Results: On the development dataset, LLMs exhibited superior performance to human researchers in terms of sensitivity (LLMmax = 1.000, humanmax = 0.775), precision (LLMmax = 0.927, humanmax = 0.911), and balanced accuracy (LLMmax = 0.904, humanmax = 0.865). When evaluated on the comprehensive dataset, the best performing LLM-prompt combinations exhibited consistent sensitivity (range 0.756-1.000) but diminished precision (range 0.004-0.096) due to class imbalance. In addition, 66 LLM-human and LLM-LLM ensembles exhibited perfect sensitivity with a maximal precision of 0.458 with the development dataset, decreasing to 0.1450 over the comprehensive dataset; but conferring workload reductions ranging between 37.55% and 99.11%.

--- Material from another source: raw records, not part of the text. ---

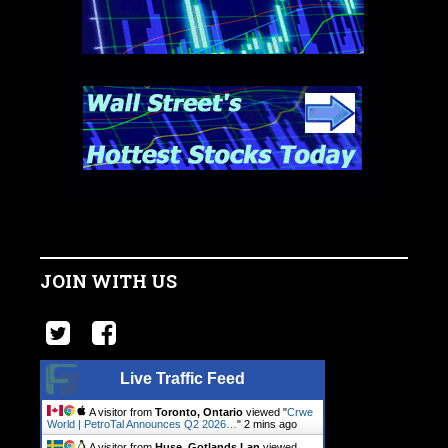
JOIN WITH US
Live Traffic Feed
A visitor from
Toronto, Ontario
viewed "
Crwe
World | PetroTal Announces Q2 2026…
"
2 mins ago
A visitor from
Huse, Gotlands Lan
viewed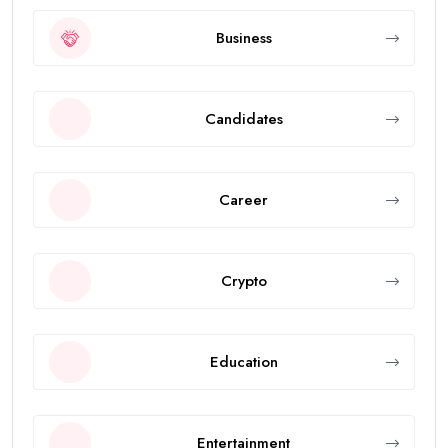
Business
Candidates
Career
Crypto
Education
Entertainment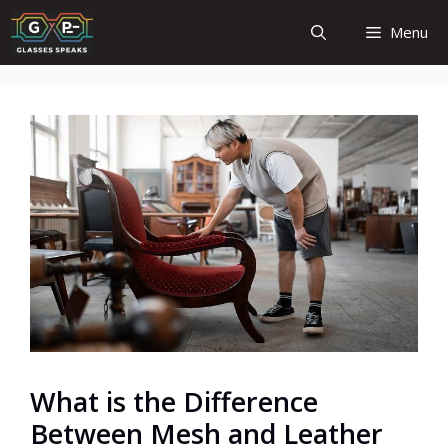
Skip
Menu
to
content
What is the Difference
Between Mesh and Leather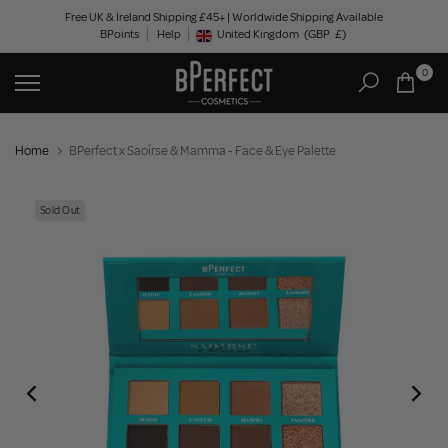
Skip
Free UK & Ireland Shipping £45+ | Worldwide Shipping Available
BPoints
Help
to
United Kingdom
(GBP
£)
Geolocation Button: United Kingdom, GBP, £
content
0
Home
BPerfect x Saoírse & Mamma - Face & Eye Palette
Sold Out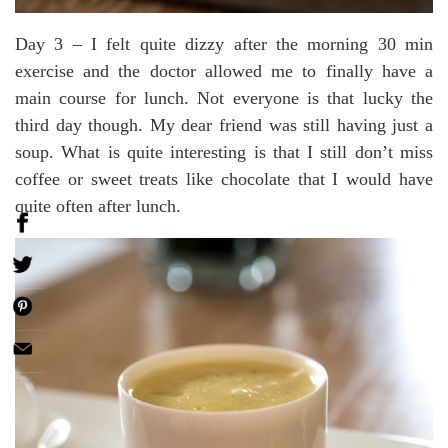
Day 3 – I felt quite dizzy after the morning 30 min
exercise and the doctor allowed me to finally have a
main course for lunch. Not everyone is that lucky the
third day though. My dear friend was still having just a
soup. What is quite interesting is that I still don’t miss
coffee or sweet treats like chocolate that I would have
quite often after lunch.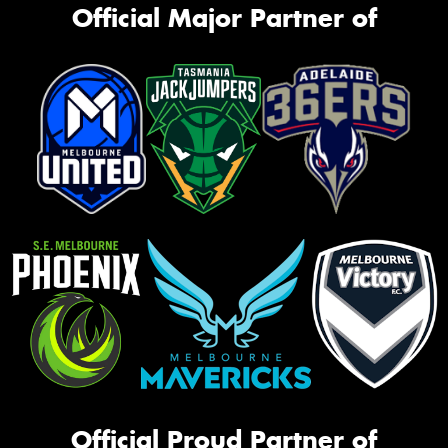
Official Major Partner of
Official Proud Partner of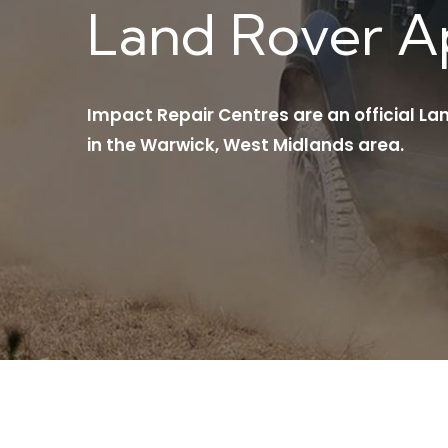
Land Rover 
Impact Repair Centres are an official L
in the Warwick, West Midlands area.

Discussion: Automated abstract screening can reduce the screening workload in systematic review while maintaining quality. Performance variation between reviews highlights the importance of domain-specific validation before autonomous deployment. LLM-human ensembles can achieve similar benefits while maintaining human oversight over all records.

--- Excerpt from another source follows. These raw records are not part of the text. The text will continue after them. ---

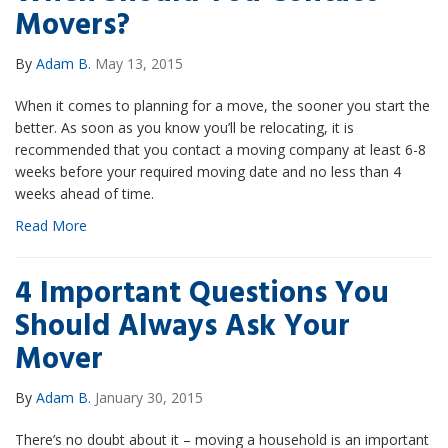
Movers?
By
Adam B.
May 13, 2015
When it comes to planning for a move, the sooner you start the
better. As soon as you know you’ll be relocating, it is
recommended that you contact a moving company at least 6-8
weeks before your required moving date and no less than 4
weeks ahead of time.
Read More
4 Important Questions You
Should Always Ask Your
Mover
By
Adam B.
January 30, 2015
There’s no doubt about it – moving a household is an important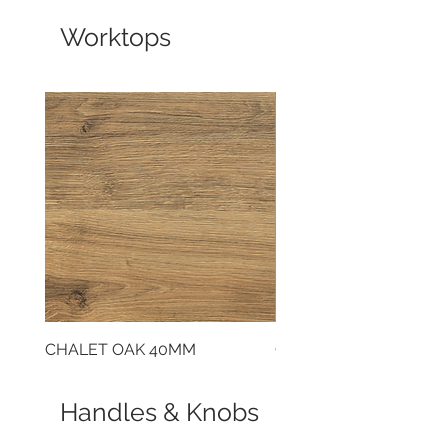
Worktops
CHALET OAK 40MM
CLOUDY CEMENT 40
Handles & Knobs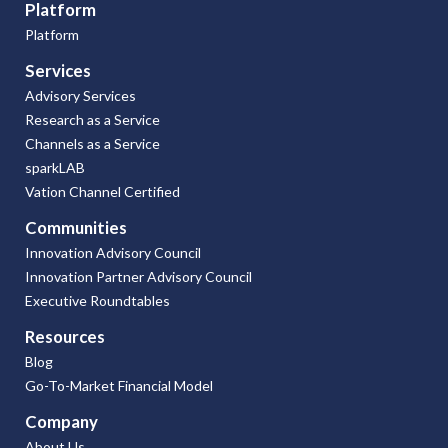
Platform
Platform
Services
Advisory Services
Research as a Service
Channels as a Service
sparkLAB
Vation Channel Certified
Communities
Innovation Advisory Council
Innovation Partner Advisory Council
Executive Roundtables
Resources
Blog
Go-To-Market Financial Model
Company
About Us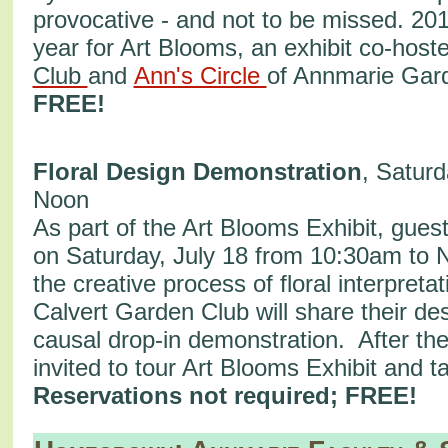
provocative - and not to be missed. 201
year for Art Blooms, an exhibit co-host
Club
and
Ann's Circle
of Annmarie Ga
FREE!
Floral Design Demonstration
, Saturd
Noon
As part of the Art Blooms Exhibit, guest
on Saturday, July 18 from 10:30am to 
the creative process of floral interpreta
Calvert Garden Club will share their des
causal drop-in demonstration. After th
invited to tour Art Blooms Exhibit and t
Reservations not required; FREE!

Conclusion: LLMs may reduce the human labor cost of systematic review with maintained or improved accuracy, thereby increasing the efficiency and quality of evidence synthesis.

查看原文本刊更多论文

具有大型语言模型集成的高性能自动抽象筛选。

目的：筛选是系统评价的劳动密集型组成部分，涉及对大量研究重复应用纳入和排除标准。我们的目标是验证用于自动化抽象筛选的大型语言模型（llm）。材料和方法：在23篇Cochrane图书馆系统综述中对LLMs （GPT-3.5 Turbo、GPT-4 Turbo、gpt - 40、Llama 370b、Gemini 1.5 Pro和Claude Sonnet 3.5）进行试验，以评估它们在零概率二元分类中进行摘要筛选的准确性。在平衡发展数据集（n = 800）上的初步评估确定了最佳提示策略，然后在复制搜索结果的综合数据集（n = 119 695）上验证了表现最佳的llm提示组合。结果：在开发数据集上，LLMmax在灵敏度（LLMmax = 1.000, humanmax = 0.775）、精度（LLMmax = 0.927, humanmax = 0.911）和平衡精度（LLMmax = 0.904, humanmax = 0.865）方面均优于人类研究人员。当在综合数据集上进行评估时，表现最好的llm提示组合表现出一致的灵敏度（范围0.756-1.000），但由于类别不平衡而降低了精度（范围0.004-0.096）。此外，66个LLM-human和LLM-LLM - llm组合在开发数据集上的最大精度为0.458，在综合数据集上的最大精度降至0.1450；但工作量减少幅度在37.55%到99.11%之间。讨论：自动化摘要筛选可以在保证质量的同时减少系统评审中的筛选工作量。审查之间的性能差异突出了在自主部署之前特定领域验证的重要性。LLM-human合奏可以实现类似的好处，同时保持人类对所有记录的监督。结论：llm可以降低系统评价的人力成本，保持或提高系统评价的准确性，从而提高证据合成的效率和质量。

本文章由计算机程序翻译，如有差异，请以英文原文为准。

求助全文

约1分钟内获得全文求助全文

来源期刊

Journal of the American Medical Informatics Association 医学-计算机：跨学科应用

CiteScore

14.50

自引率

7.80%

发文量

230

审稿时长

3-8 weeks

期刊介绍： JAMIA is AMIA''s premier peer-reviewed journal for biomedical and health informatics. Covering the full spectrum of activities in the field, JAMIA includes informatics articles in the areas of clinical care, clinical research, translational science, implementation science, imaging, education, consumer health, public health, and policy. JAMIA''s articles describe innovative informatics research and systems that help to advance biomedical science and to promote health. Case reports, perspectives and reviews also help readers stay connected with the most important informatics developments in implementation, policy and education.